- _Exercise requirements_: Filter the listing for lines containing "Kawasaki".

- _Input records_:
::::::::::

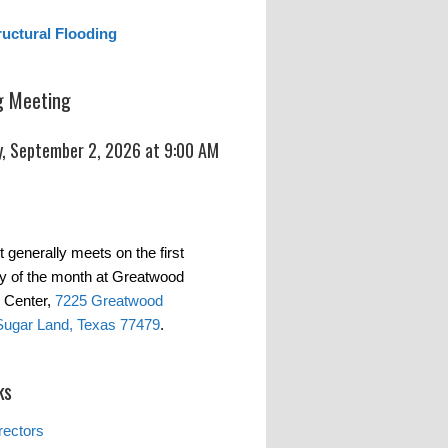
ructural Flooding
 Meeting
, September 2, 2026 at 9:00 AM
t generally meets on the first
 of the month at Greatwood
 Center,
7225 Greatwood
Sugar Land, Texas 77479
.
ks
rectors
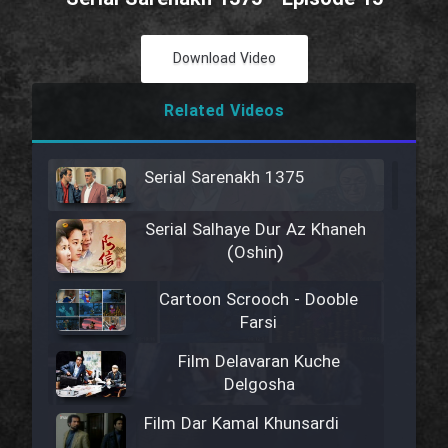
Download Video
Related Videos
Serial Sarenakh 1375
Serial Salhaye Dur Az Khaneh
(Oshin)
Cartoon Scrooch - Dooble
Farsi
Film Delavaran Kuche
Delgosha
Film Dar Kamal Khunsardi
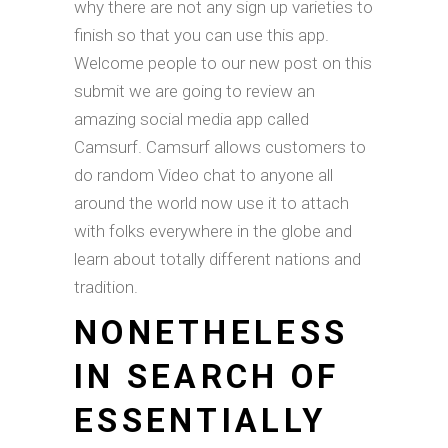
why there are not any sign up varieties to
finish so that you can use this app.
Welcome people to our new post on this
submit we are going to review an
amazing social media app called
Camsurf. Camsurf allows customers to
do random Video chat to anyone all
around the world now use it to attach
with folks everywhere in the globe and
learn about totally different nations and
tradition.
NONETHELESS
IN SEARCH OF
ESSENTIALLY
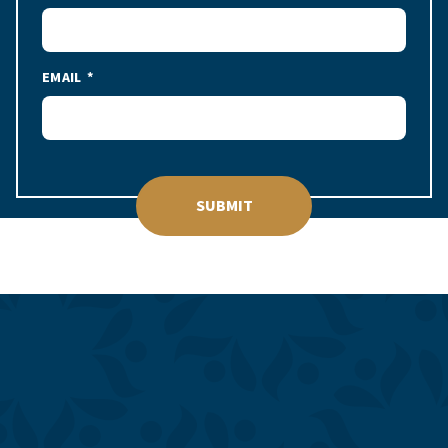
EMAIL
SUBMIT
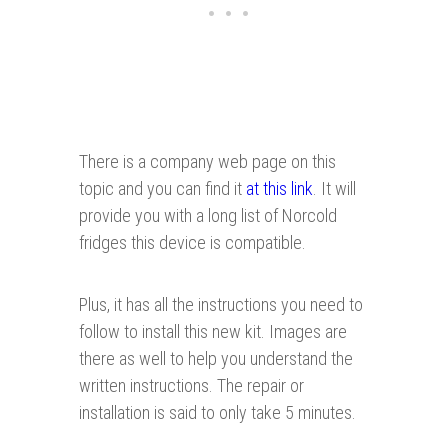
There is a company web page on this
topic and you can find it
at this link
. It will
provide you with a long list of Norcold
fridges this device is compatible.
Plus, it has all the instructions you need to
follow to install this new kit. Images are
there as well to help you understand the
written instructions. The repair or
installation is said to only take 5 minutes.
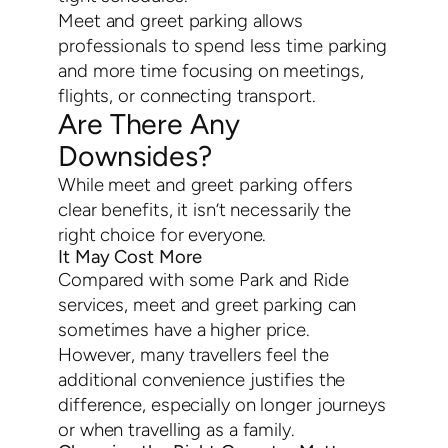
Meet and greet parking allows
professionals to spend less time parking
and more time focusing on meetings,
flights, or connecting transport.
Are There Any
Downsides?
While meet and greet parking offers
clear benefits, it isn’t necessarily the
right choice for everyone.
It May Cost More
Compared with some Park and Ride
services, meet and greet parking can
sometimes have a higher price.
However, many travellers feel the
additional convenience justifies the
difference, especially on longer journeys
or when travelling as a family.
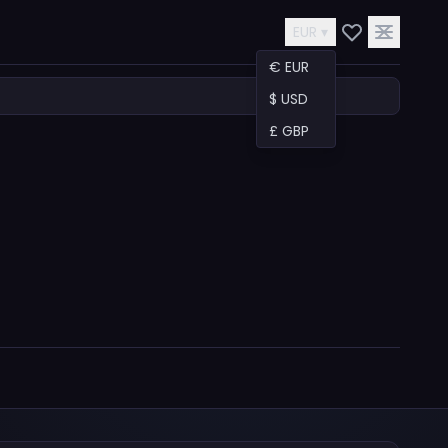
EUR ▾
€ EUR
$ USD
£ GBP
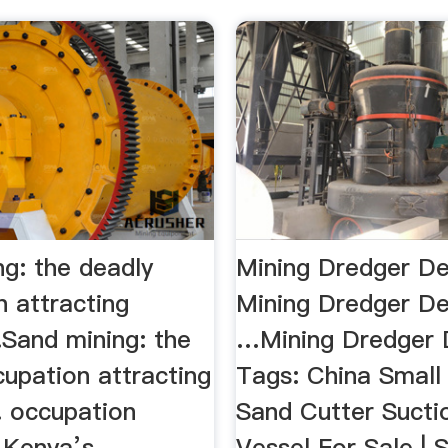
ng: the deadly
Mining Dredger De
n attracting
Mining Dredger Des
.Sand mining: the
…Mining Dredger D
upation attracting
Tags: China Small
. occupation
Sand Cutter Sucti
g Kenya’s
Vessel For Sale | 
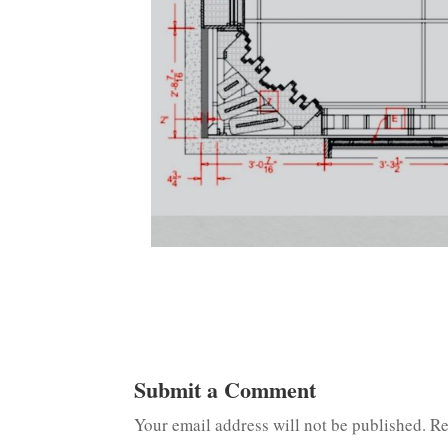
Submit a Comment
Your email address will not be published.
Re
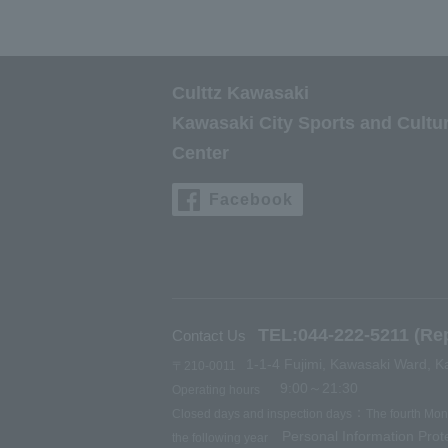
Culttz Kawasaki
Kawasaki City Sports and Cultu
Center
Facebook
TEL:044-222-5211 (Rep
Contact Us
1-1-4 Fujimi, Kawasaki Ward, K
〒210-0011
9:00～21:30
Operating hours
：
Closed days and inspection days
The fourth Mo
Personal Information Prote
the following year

::::::::::

- _Expected output_:
Culttz Kawasaki
Kawasaki City Sports and Cultu
1-1-4 Fujimi, Kawasaki Ward, K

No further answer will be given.